Task material >>
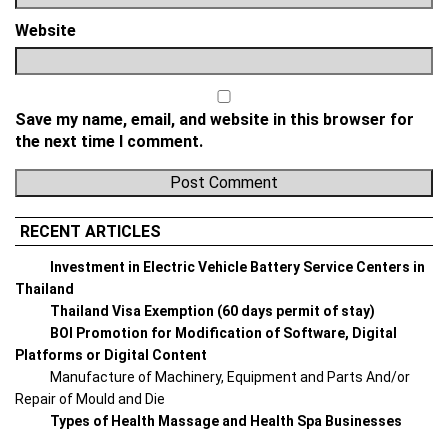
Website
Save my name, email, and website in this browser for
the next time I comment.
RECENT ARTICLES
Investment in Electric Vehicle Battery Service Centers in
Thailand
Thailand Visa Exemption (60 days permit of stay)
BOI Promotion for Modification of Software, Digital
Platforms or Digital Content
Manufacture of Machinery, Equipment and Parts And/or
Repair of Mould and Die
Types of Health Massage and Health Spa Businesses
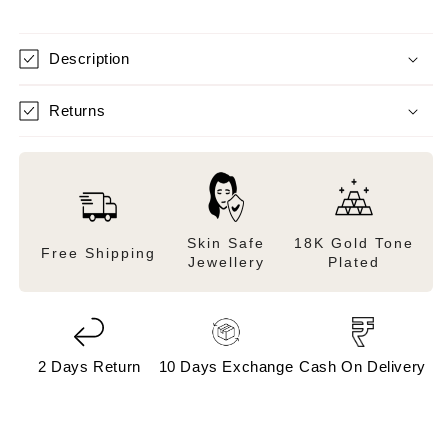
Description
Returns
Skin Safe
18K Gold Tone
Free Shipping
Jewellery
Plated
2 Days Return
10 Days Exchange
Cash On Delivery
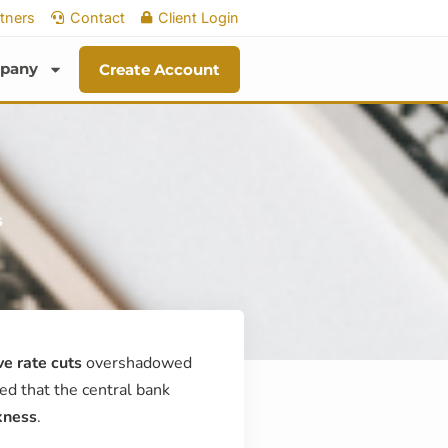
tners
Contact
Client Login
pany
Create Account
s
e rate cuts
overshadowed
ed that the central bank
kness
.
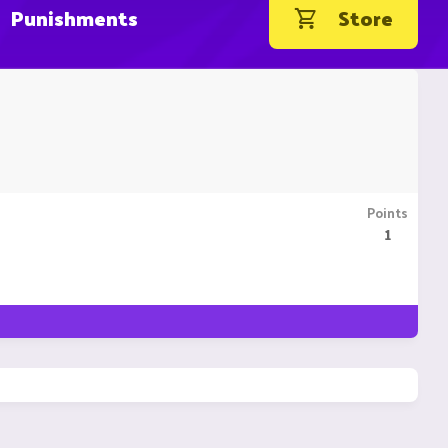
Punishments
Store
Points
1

---

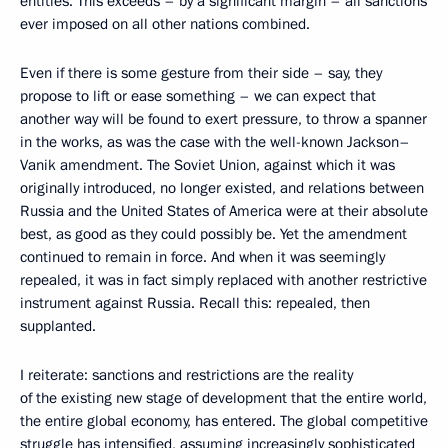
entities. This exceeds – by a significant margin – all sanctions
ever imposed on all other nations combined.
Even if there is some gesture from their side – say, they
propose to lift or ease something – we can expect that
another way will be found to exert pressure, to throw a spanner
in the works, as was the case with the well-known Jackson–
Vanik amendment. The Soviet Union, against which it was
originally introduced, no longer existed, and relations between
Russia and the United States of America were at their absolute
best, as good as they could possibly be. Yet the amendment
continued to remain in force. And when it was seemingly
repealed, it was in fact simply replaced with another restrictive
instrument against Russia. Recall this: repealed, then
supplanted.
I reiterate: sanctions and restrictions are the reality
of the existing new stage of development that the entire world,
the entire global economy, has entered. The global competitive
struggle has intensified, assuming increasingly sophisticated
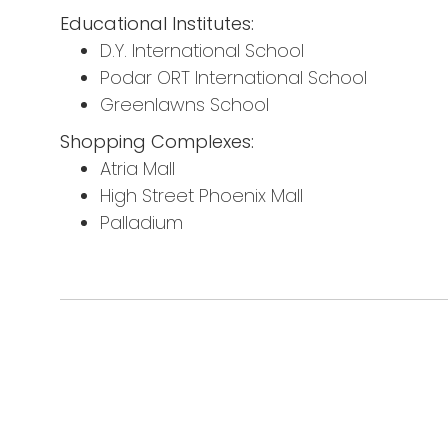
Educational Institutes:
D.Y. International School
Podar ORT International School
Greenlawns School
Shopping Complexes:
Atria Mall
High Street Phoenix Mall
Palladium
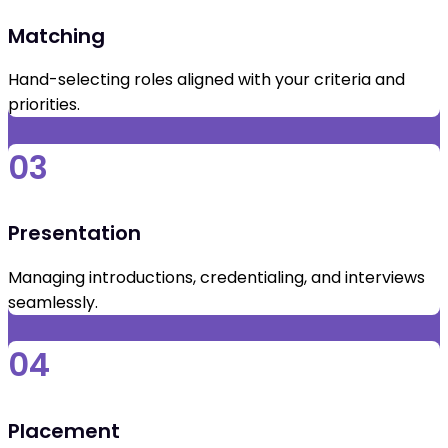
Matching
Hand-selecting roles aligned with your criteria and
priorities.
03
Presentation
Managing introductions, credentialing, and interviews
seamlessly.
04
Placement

Work order >>
Output the listing from the line with "entities. This exceeds" to the line with "repealed, it was" as a Markdown table with columns Nr and Line, one row per line, leaving out blank lines.

Solution to the problem >>
| Nr | Line |
|---|---|
| 1 | entities. This exceeds – by a significant margin – all sanctions |
| 2 | ever imposed on all other nations combined. |
| 3 | Even if there is some gesture from their side – say, they |
| 4 | propose to lift or ease something – we can expect that |
| 5 | another way will be found to exert pressure, to throw a spanner |
| 6 | in the works, as was the case with the well-known Jackson– |
| 7 | Vanik amendment. The Soviet Union, against which it was |
| 8 | originally introduced, no longer existed, and relations between |
| 9 | Russia and the United States of America were at their absolute |
| 10 | best, as good as they could possibly be. Yet the amendment |
| 11 | continued to remain in force. And when it was seemingly |
| 12 | repealed, it was in fact simply replaced with another restrictive |